TV Crash - That’s what I was hoping to hear! And yes, Terragen rendered cloud shadows in the original image. Once (if?!) I manage to work out how I want to control the sky, I’ll try to reproduce some of that. Right now, I’m thinking I’ll use a sky cube for the sky, and just create a “shadow map” (cloud texture) that I map into the terrain nodes to darken the final color.
broken - Actually, I do have that as my lighting setup. But I agree a lot of tweaking is in order.
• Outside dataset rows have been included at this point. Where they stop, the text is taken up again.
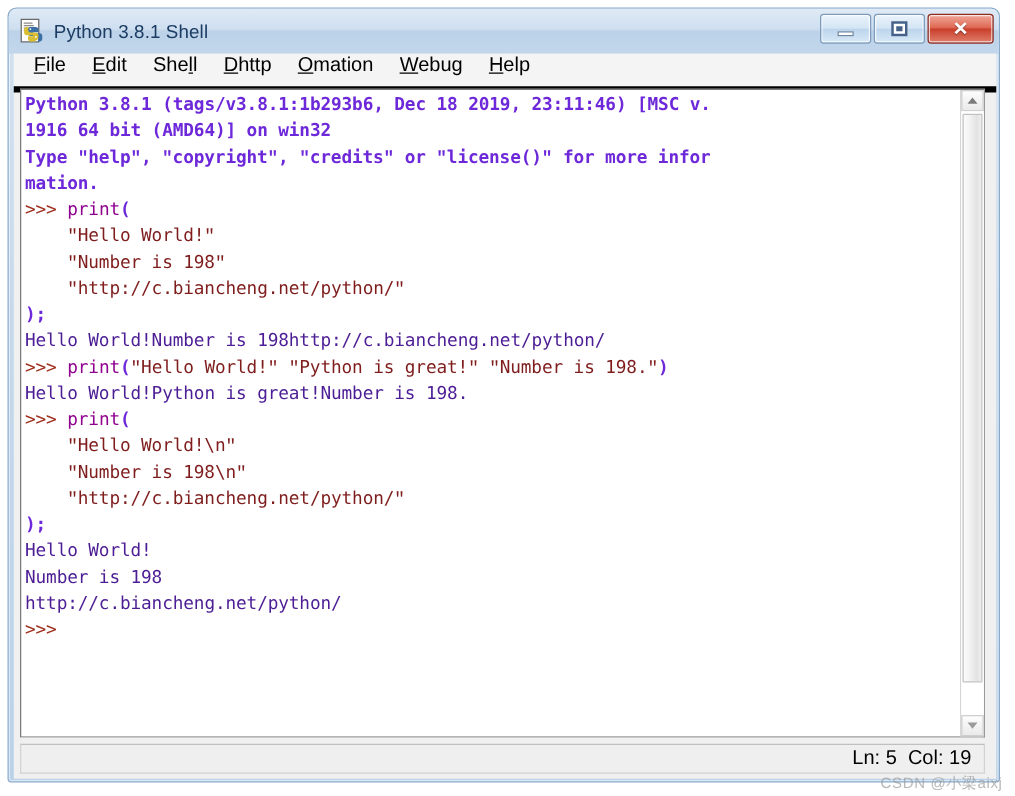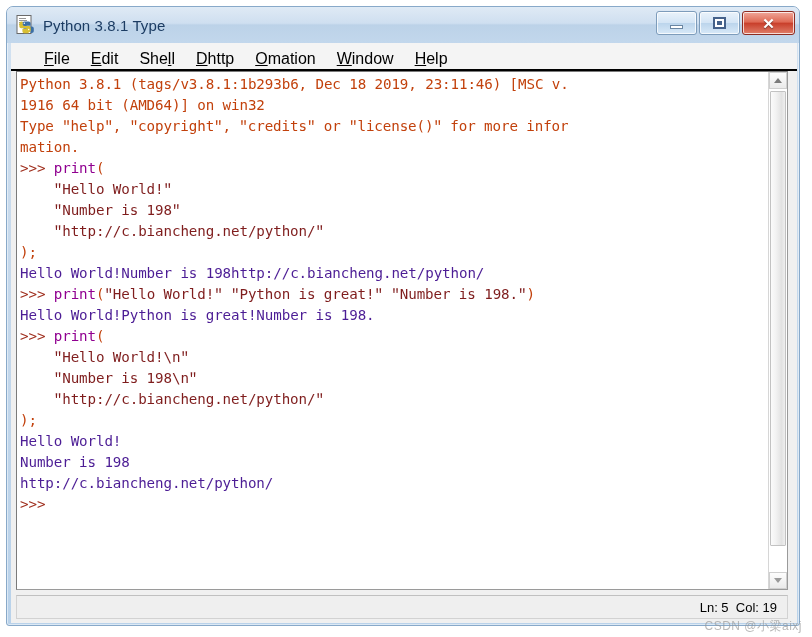--- a/index.html
+++ b/index.html
@@ -279,7 +279,7 @@
         </svg>
       </span>
 
-      <span id="title-text">Python 3.8.1 Type</span>
+      <span id="title-text">Python 3.8.1 Shell</span>
 
       <div id="caption-buttons">
         <div class="cap-btn">

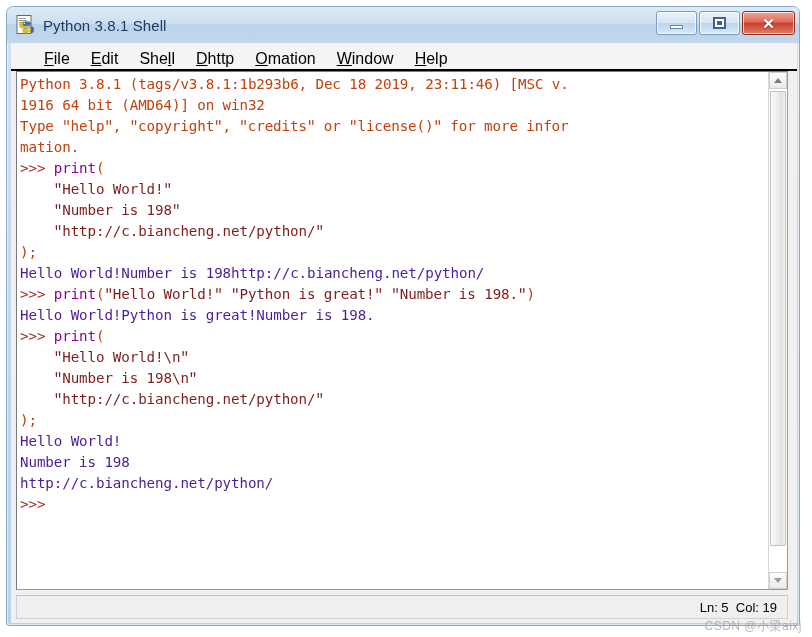--- a/index.html
+++ b/index.html
@@ -127,10 +127,10 @@
   #menubar {
     height: 26px;
     background: #f4f4f4;
-    border-bottom: 2px solid #000000;
-    display: flex;
-    align-items: flex-end;
-    padding-left: 31px;
+    border-bottom: 5px solid #000000;
+    display: flex;
+    align-items: flex-start;
+    padding-left: 14px;
     gap: 17px;
   }
   .menu-item {

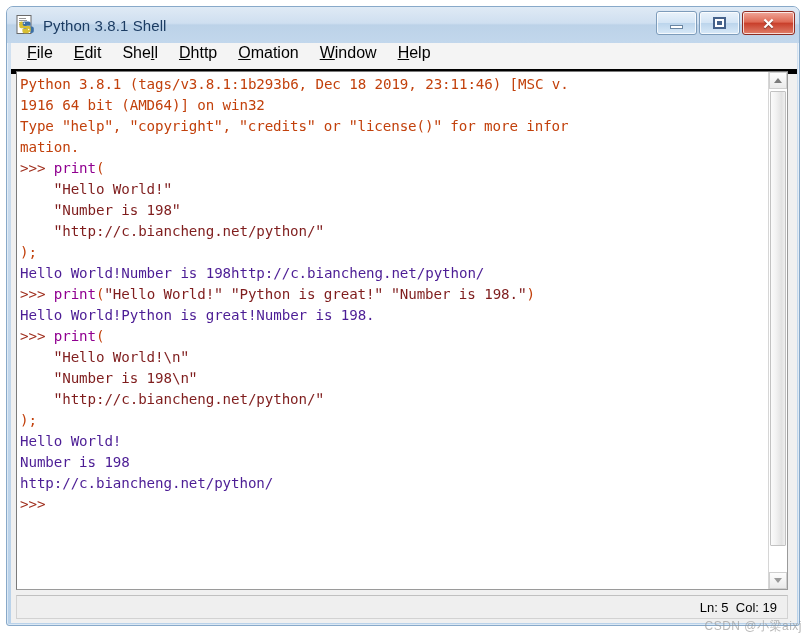--- a/index.html
+++ b/index.html
@@ -302,7 +302,7 @@
           <div class="menu-item"><span>She</span><span class="mn">l</span><span>l</span></div>
           <div class="menu-item"><span class="mn">D</span><span>http</span></div>
           <div class="menu-item"><span class="mn">O</span><span>mation</span></div>
-          <div class="menu-item"><span class="mn">W</span><span>indow</span></div>
+          <div class="menu-item"><span class="mn">W</span><span>ebug</span></div>
           <div class="menu-item"><span class="mn">H</span><span>elp</span></div>
         </div>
Especially with the separate materials - thanks for the saturation tip!
Keep the comments coming! Oh, and I have an update rendering at home as we speak… Shouldn’t be too many more hours for a quick fly-through animation! I’ve tweaked the ‘bumpiness’ system a little (working off the ‘note’ that you can see in my nodes setup). The ground should look more realistic now… er, soon.
At the bottom of the page there is a post from Jimmy Haze showing a node based terrain generator that seems to be quite similar to what you’re trying to do.
Upitus.com is also good and you don’t have to set up an account. The downside is the file has to be uploaded or downloaded at least once a month or they delete it.